Stored items
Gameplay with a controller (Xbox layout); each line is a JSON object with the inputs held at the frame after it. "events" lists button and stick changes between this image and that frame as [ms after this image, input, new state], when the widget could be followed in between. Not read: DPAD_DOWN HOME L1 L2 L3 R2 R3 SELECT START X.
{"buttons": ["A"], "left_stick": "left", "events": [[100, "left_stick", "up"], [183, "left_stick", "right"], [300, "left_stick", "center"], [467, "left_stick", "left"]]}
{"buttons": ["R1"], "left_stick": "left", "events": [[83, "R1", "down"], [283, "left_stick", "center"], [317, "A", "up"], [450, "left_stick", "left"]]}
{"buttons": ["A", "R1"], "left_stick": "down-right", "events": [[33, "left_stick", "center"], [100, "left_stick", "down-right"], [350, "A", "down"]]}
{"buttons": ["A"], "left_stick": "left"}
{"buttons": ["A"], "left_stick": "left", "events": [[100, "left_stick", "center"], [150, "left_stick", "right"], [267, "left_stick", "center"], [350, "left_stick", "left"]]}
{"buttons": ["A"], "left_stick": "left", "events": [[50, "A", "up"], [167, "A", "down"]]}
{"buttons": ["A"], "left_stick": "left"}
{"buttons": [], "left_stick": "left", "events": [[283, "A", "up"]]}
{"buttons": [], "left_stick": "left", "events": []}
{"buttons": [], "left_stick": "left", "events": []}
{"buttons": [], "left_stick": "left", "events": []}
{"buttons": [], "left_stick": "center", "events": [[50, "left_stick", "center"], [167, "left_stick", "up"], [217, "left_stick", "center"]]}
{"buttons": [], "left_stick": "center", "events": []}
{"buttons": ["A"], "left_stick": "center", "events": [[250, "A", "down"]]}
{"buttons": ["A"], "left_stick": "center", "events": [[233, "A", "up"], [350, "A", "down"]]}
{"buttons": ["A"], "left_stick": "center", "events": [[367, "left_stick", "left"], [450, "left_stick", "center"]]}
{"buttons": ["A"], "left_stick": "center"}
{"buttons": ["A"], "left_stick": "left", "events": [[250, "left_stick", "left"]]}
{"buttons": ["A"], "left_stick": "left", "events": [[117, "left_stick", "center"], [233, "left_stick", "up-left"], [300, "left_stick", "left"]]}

=== Exercise objective ===
Tally every line of the entries that contains the word "right", and respond with that number only.

=== Task solution ===
3